- [Problem to solve]
Quote every line of the listing below word for word, leaving out the pictures.

- [Listing]

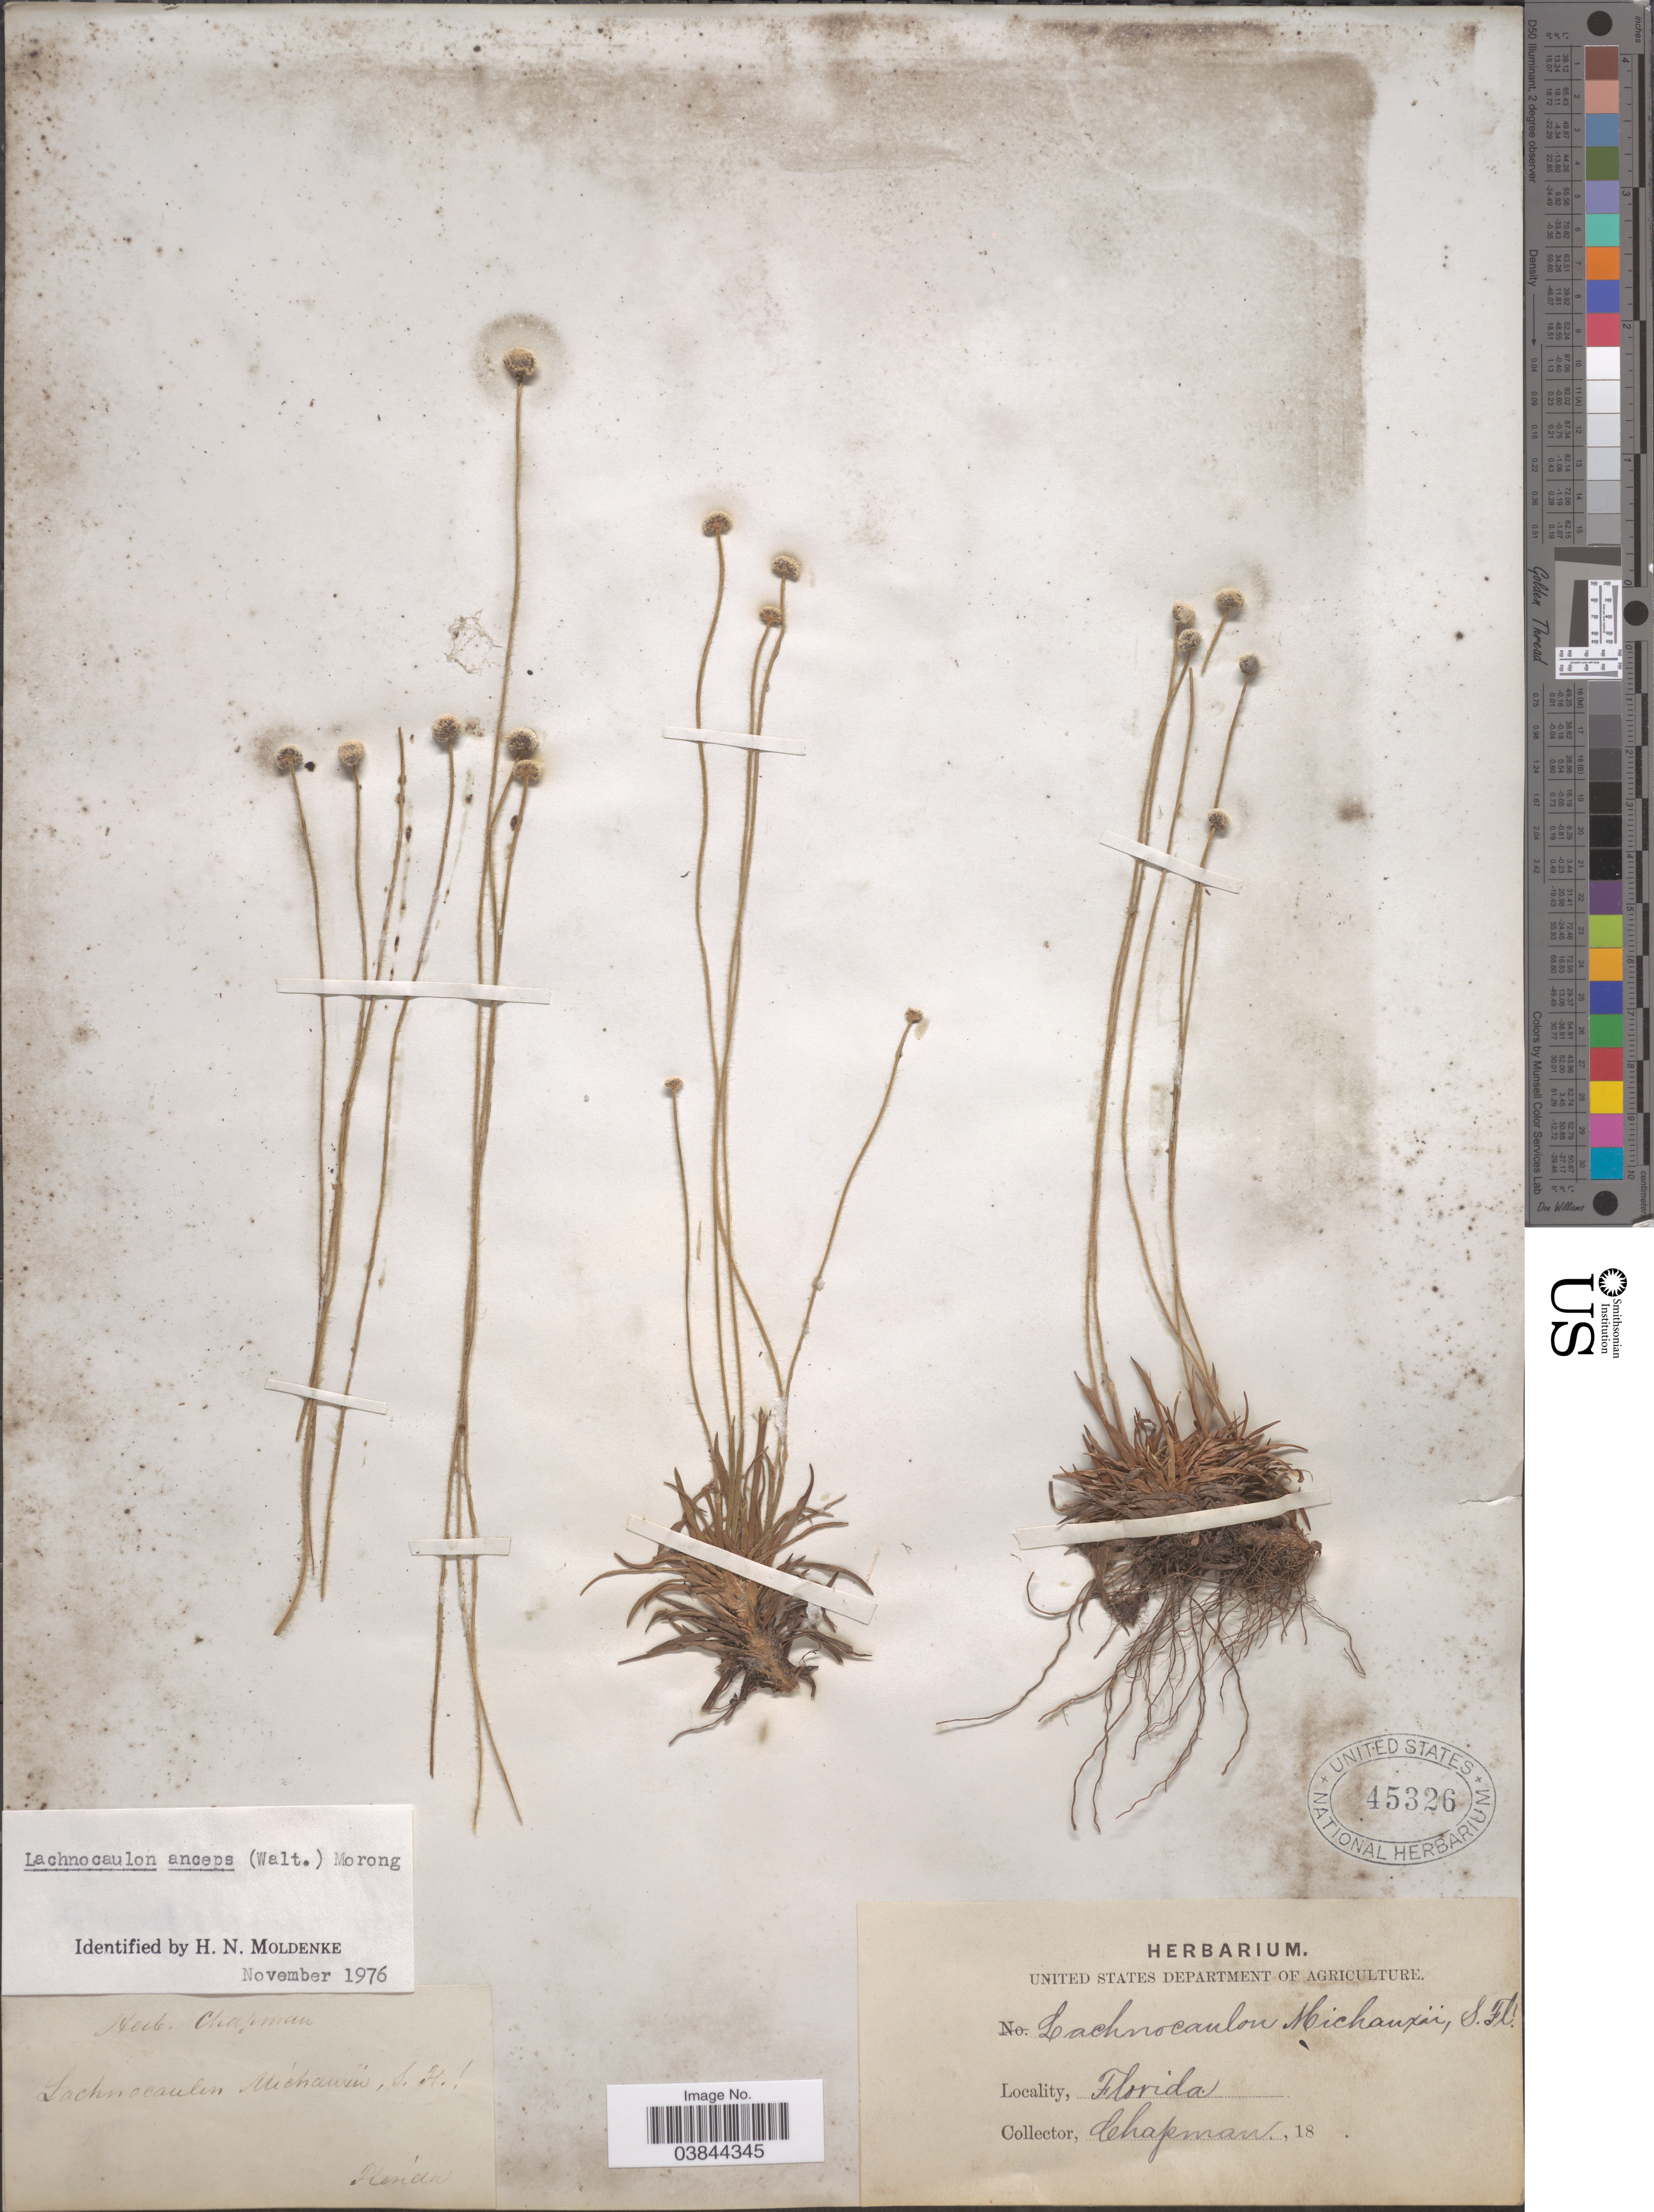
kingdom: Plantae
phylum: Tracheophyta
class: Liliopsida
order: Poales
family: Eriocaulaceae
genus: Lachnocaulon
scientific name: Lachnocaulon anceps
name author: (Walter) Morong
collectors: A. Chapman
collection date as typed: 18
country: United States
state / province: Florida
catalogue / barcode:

- [Result of this task]
kingdom: Plantae
phylum: Tracheophyta
class: Liliopsida
order: Poales
family: Eriocaulaceae
genus: Lachnocaulon
scientific name: Lachnocaulon anceps
name author: (Walter) Morong
collectors: A. Chapman
collection date as typed: 18
country: United States
state / province: Florida
catalogue / barcode:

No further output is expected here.